- _WHAT THIS TASK INVOLVES_: Report each line of the records below that holds the word "decorative".

─── EXCERPTED RECORDS ───

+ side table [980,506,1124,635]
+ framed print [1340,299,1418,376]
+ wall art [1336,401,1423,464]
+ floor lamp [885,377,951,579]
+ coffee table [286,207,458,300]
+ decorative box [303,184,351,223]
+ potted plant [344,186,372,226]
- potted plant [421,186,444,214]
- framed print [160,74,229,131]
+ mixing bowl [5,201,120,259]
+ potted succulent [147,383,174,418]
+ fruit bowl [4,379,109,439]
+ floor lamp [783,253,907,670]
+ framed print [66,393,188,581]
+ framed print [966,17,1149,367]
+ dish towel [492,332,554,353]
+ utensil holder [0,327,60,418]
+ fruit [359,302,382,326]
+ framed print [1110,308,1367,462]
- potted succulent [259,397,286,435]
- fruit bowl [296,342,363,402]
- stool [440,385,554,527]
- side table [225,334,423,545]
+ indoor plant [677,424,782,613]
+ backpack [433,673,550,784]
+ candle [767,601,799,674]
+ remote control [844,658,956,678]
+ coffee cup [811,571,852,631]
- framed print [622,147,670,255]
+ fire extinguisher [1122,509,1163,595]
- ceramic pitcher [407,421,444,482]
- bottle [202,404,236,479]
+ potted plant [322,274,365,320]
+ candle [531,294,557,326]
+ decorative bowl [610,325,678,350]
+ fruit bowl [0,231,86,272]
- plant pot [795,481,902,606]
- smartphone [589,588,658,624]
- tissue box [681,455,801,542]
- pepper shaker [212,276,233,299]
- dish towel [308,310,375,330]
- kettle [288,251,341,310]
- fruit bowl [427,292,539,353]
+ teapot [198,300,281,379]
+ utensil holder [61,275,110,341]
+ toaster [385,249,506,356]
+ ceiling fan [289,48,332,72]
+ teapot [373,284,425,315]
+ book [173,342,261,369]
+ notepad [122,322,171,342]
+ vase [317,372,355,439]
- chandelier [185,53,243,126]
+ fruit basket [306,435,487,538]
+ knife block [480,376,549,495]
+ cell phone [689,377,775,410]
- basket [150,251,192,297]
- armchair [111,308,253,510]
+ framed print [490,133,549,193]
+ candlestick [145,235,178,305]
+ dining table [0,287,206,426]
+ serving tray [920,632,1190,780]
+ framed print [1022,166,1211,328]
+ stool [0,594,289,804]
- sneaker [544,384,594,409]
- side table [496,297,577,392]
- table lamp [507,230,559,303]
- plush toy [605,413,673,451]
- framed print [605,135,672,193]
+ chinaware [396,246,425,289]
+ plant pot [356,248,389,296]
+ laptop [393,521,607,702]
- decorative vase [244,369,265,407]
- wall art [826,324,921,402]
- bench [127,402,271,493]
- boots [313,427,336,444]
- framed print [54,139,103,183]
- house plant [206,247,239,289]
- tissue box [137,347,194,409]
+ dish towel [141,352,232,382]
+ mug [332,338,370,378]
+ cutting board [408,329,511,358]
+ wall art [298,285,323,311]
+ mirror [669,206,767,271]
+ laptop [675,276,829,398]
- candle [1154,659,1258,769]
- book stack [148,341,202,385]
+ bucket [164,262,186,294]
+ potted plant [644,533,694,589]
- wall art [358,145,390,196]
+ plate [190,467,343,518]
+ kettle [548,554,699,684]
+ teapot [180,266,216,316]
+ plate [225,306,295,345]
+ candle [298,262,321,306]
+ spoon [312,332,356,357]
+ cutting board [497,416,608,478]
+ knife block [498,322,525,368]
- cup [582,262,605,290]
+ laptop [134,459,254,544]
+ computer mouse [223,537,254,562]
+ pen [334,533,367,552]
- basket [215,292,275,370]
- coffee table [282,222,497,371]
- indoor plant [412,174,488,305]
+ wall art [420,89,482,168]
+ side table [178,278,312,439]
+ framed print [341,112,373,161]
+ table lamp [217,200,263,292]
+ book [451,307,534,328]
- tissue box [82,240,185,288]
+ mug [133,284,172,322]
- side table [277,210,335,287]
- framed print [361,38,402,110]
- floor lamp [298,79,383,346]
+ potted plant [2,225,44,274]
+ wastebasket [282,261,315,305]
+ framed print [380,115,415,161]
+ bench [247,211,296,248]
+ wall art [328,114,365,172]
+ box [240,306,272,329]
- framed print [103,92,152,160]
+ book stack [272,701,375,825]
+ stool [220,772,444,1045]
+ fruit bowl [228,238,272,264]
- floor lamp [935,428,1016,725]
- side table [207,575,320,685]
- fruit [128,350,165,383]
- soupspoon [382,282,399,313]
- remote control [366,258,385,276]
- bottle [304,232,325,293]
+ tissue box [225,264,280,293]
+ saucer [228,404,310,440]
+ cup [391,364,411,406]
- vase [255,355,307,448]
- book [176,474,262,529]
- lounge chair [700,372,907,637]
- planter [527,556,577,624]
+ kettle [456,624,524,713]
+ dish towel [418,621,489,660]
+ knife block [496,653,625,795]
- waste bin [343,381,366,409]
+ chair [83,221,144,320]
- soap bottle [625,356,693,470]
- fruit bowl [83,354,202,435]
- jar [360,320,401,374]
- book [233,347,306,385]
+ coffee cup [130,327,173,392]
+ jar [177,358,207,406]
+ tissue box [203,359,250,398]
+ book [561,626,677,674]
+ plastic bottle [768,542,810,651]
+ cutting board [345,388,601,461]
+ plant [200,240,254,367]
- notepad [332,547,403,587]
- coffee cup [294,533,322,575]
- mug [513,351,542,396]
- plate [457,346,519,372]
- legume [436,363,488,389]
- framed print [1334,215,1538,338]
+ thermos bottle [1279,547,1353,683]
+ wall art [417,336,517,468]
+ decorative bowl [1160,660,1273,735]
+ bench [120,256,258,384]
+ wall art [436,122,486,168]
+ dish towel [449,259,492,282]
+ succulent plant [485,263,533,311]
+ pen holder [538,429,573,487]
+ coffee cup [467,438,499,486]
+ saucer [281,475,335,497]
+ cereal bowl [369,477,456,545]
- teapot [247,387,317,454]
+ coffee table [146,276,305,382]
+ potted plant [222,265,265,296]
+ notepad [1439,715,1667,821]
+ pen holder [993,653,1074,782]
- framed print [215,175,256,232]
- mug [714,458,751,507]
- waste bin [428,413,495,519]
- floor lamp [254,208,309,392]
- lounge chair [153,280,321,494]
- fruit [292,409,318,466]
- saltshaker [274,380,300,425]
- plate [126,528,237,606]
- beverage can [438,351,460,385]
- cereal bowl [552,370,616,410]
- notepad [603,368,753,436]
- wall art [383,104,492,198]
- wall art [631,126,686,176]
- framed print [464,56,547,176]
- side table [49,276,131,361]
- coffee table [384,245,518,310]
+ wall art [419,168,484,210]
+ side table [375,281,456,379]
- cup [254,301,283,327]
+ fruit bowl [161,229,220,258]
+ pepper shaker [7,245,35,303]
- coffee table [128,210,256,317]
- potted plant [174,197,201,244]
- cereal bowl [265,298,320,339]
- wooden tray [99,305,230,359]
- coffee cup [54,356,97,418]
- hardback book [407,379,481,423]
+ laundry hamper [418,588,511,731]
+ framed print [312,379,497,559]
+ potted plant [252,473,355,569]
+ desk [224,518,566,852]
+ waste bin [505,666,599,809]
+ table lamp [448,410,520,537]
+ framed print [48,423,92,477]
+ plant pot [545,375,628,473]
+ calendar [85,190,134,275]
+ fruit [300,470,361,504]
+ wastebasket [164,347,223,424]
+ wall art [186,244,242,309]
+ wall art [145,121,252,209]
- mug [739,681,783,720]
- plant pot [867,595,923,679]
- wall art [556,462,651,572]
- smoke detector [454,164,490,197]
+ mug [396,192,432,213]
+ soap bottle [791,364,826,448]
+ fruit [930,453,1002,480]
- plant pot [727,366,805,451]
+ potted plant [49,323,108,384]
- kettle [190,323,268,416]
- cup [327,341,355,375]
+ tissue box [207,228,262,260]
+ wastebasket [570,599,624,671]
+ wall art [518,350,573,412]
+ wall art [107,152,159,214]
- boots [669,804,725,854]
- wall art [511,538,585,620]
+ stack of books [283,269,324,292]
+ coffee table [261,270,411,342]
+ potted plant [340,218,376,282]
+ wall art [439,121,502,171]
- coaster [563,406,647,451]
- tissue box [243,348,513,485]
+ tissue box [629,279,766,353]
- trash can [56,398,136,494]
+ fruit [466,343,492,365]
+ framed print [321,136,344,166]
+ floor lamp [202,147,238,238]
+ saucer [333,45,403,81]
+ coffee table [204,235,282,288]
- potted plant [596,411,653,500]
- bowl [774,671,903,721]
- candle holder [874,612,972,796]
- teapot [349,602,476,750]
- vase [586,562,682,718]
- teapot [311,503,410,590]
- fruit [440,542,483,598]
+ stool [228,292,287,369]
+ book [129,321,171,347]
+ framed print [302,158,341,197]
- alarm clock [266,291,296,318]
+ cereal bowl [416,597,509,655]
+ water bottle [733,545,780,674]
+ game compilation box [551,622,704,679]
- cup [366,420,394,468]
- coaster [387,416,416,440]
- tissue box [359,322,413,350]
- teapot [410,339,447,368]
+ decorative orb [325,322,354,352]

───

- _RESULT OF THE TASK_:
+ decorative box [303,184,351,223]
+ decorative bowl [610,325,678,350]
- decorative vase [244,369,265,407]
+ decorative bowl [1160,660,1273,735]
+ decorative orb [325,322,354,352]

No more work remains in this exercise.